[Stored data]
>>>
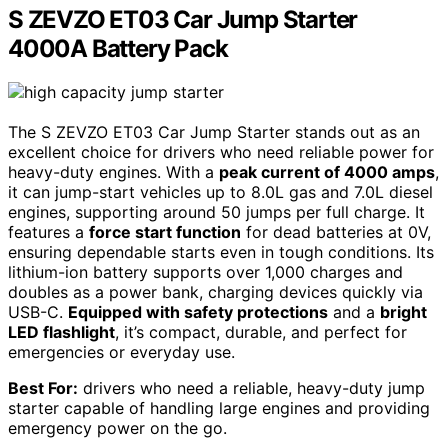
S ZEVZO ET03 Car Jump Starter
4000A Battery Pack
The S ZEVZO ET03 Car Jump Starter stands out as an
excellent choice for drivers who need reliable power for
heavy-duty engines. With a
peak current of 4000 amps
,
it can jump-start vehicles up to 8.0L gas and 7.0L diesel
engines, supporting around 50 jumps per full charge. It
features a
force start function
for dead batteries at 0V,
ensuring dependable starts even in tough conditions. Its
lithium-ion battery supports over 1,000 charges and
doubles as a power bank, charging devices quickly via
USB-C.
Equipped with safety protections
and a
bright
LED flashlight
, it’s compact, durable, and perfect for
emergencies or everyday use.
Best For:
drivers who need a reliable, heavy-duty jump
starter capable of handling large engines and providing
emergency power on the go.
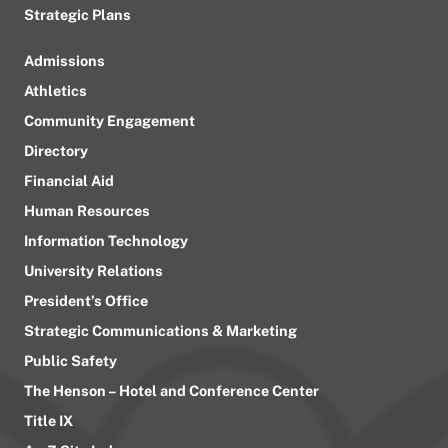
Strategic Plans
Admissions
Athletics
Community Engagement
Directory
Financial Aid
Human Resources
Information Technology
University Relations
President’s Office
Strategic Communications & Marketing
Public Safety
The Henson – Hotel and Conference Center
Title IX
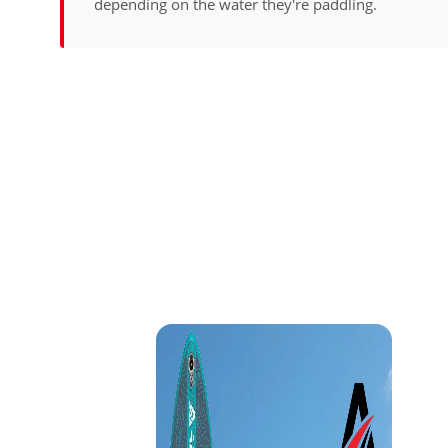
depending on the water they're paddling.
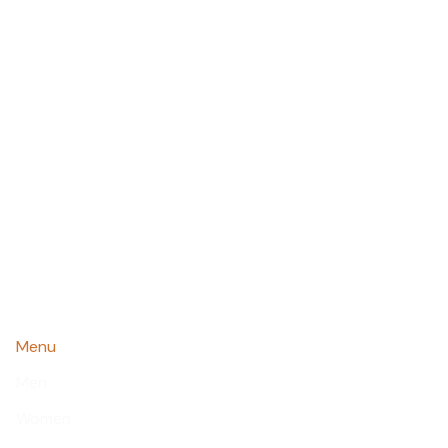
Menu
Men
Women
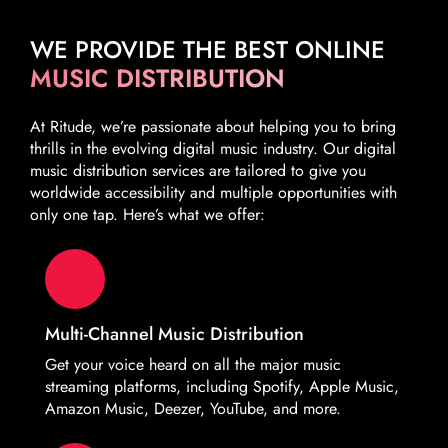
WE PROVIDE THE BEST ONLINE
MUSIC DISTRIBUTION
At Ritude, we’re passionate about helping you to bring
thrills in the evolving digital music industry. Our digital
music distribution services are tailored to give you
worldwide accessibility and multiple opportunities with
only one tap. Here’s what we offer:
Multi-Channel Music Distribution
Get your voice heard on all the major music
streaming platforms, including Spotify, Apple Music,
Amazon Music, Deezer, YouTube, and more.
<<<
__Try it__. Tell how many lines above contain the word "drivers". Nothing but the number is needed.

__Answer to the exercise__. 2